Exact repetition of every record is required.

─── Records for the task

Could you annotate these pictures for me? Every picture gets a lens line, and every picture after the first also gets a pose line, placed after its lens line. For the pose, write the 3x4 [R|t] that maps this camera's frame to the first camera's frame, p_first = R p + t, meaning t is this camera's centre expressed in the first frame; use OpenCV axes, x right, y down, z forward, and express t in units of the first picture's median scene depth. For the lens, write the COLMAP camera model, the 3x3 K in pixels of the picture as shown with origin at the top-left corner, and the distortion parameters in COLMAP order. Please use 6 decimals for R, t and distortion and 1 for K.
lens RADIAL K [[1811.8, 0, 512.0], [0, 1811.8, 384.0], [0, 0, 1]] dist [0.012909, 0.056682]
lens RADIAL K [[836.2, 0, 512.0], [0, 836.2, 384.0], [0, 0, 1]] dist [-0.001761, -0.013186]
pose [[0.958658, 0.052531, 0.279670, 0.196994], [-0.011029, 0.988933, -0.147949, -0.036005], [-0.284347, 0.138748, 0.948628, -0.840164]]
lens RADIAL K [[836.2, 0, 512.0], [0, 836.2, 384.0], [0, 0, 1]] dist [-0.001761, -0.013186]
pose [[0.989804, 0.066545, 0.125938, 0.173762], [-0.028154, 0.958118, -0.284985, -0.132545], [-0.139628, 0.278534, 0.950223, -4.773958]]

──────

== Expected answer ==
Could you annotate these pictures for me? Every picture gets a lens line, and every picture after the first also gets a pose line, placed after its lens line. For the pose, write the 3x4 [R|t] that maps this camera's frame to the first camera's frame, p_first = R p + t, meaning t is this camera's centre expressed in the first frame; use OpenCV axes, x right, y down, z forward, and express t in units of the first picture's median scene depth. For the lens, write the COLMAP camera model, the 3x3 K in pixels of the picture as shown with origin at the top-left corner, and the distortion parameters in COLMAP order. Please use 6 decimals for R, t and distortion and 1 for K.
lens RADIAL K [[1811.8, 0, 512.0], [0, 1811.8, 384.0], [0, 0, 1]] dist [0.012909, 0.056682]
lens RADIAL K [[836.2, 0, 512.0], [0, 836.2, 384.0], [0, 0, 1]] dist [-0.001761, -0.013186]
pose [[0.958658, 0.052531, 0.279670, 0.196994], [-0.011029, 0.988933, -0.147949, -0.036005], [-0.284347, 0.138748, 0.948628, -0.840164]]
lens RADIAL K [[836.2, 0, 512.0], [0, 836.2, 384.0], [0, 0, 1]] dist [-0.001761, -0.013186]
pose [[0.989804, 0.066545, 0.125938, 0.173762], [-0.028154, 0.958118, -0.284985, -0.132545], [-0.139628, 0.278534, 0.950223, -4.773958]]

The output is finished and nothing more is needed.